Alors que le Premier ministre cambodgien Hun Sen s’apprête à se rendre au Myanmar les 7 et 8 janvier, Emerlynne Gil, directrice régionale adjointe de la recherche à Amnesty International, l’a appelé à privilégier l’action en faveur des droits humains plutôt que les gestes dénués de sens :
« La diplomatie solitaire de Hun Sen pourrait faire plus de mal que de bien en se désolidarisant de la réponse de l’Association des nations de l’Asie du Sud-Est (ANASE) à la crise au Myanmar et en adressant des messages contradictoires au leader du coup d’État, le général Min Aung Hlaing, qui s’est vu interdire d’assister aux dernières rencontres de haut niveau de l’ANASE – une sanction rare.

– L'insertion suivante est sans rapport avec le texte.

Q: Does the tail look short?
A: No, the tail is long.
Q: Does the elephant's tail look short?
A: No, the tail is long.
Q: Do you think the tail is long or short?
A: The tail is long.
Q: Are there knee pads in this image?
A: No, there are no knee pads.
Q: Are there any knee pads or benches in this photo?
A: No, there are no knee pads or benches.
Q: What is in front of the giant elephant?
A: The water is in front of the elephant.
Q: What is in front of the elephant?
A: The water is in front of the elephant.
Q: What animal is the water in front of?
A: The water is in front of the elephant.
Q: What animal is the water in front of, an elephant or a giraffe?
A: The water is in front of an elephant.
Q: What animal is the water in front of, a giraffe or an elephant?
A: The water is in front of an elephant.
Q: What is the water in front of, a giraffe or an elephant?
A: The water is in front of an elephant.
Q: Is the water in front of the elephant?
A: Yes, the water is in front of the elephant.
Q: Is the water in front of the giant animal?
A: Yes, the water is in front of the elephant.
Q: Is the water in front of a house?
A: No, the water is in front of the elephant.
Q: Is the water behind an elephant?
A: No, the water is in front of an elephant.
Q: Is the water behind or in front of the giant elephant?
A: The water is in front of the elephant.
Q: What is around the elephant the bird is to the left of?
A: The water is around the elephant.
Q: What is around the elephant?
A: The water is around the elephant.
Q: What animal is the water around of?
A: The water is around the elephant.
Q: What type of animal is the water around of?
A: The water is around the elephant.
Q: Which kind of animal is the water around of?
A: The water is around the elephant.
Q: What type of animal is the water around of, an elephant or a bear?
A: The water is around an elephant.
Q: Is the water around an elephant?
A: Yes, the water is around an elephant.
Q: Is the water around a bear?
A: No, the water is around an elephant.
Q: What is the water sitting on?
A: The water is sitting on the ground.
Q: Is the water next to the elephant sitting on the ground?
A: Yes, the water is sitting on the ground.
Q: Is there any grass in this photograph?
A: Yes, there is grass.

« Si Hun Sen veut vraiment apporter son aide, il doit annuler ce voyage et amener l’ANASE à prendre des mesures fermes pour remédier à la situation désastreuse des droits humains au Myanmar, au lieu de céder à des gestes dénués de sens qui se résumeront sans doute à une séance photos imbibée d’autosatisfaction.
« En tant que nouveau président de l’ANASE, le Cambodge devrait contribuer à relancer le consensus en cinq points adopté au mois d’avril dernier qui réclamait l’arrêt immédiat des violences et s’efforcer de l’étendre à la protection des droits humains et à l’obligation de rendre des comptes pour les violations commises.
Si Hun Sen veut vraiment apporter son aide, il doit annuler ce voyage et amener l’ANASE à prendre des mesures fermes pour remédier à la situation désastreuse des droits humains au Myanmar, au lieu de céder à des gestes dénués de sens qui se résumeront sans doute à une séance photos imbibée d’autosatisfaction
Emerlynne Gil, directrice régionale adjointe de la recherche à Amnesty International
« Le cauchemar se poursuit pour les 55 millions d’habitant·e·s du Myanmar. Le mois dernier, les forces de sécurité ont été accusées d’avoir tué et brûlé plus de 30 civil·e·s, dont deux membres du personnel de l’organisation humanitaire Save the Children, dans l’État kayah, dans l’est du pays.
« La communauté internationale ne saurait se reposer uniquement sur l’ANASE alors que celle-ci a démontré à de multiples reprises qu’elle était incapable d’agir fermement afin de prévenir la répétition de telles atrocités. Le Conseil de sécurité de l’ONU doit sans délai renvoyer la situation au Myanmar devant la Cour pénale internationale et imposer des sanctions ciblées ainsi qu’un embargo total sur les armes. »
Complément d’information
Le Premier ministre cambodgien Hun Sen doit se rendre au Myanmar les 7 et 8 janvier, dans le cadre de la première visite officielle d’un chef d’État dans le pays depuis que la junte s’est emparée du pouvoir à la faveur d’un coup d’État le 1er février 2021.
Cette visite se déroule alors que le Cambodge endosse la présidence de l’Association des nations de l’Asie du Sud-Est (ANASE), qui alterne chaque année entre les 10 membres du bloc. Le Cambodge avait présidé l’ANASE pour la dernière fois en 2012.
Le consensus en cinq points élaboré par l’ANASE et adopté en avril 2021 demande l’arrêt immédiat des violences au Myanmar, l’engagement d’un dialogue entre toutes les parties concernées, l’acheminement d’aide humanitaire, la nomination d’un envoyé spécial du bloc et la visite d’une délégation de l’ANASE.
Cependant, il omet de mentionner la nécessité de protéger les droits humains et de mettre en œuvre l’obligation de rendre des comptes pour les violations commises. Ce consensus, déjà limité dans son champ d’application, est dans l’impasse.
Depuis qu’elle s’est emparée du pouvoir, l’armée du Myanmar a tué plus de 1 400 personnes et arrêté ou placé en détention plus de 10 000 personnes, dont de nombreux manifestant·e·s pacifiques. Elle a jugé de manière inique de nombreux hauts responsables civils du pays, évincés lors du coup d’État et condamnés à de lourdes peines de prison. L’ancienne dirigeante de facto Aung San Suu Kyi a été condamnée à quatre ans d’emprisonnement en décembre, pour des accusations fallacieuses portées à son encontre.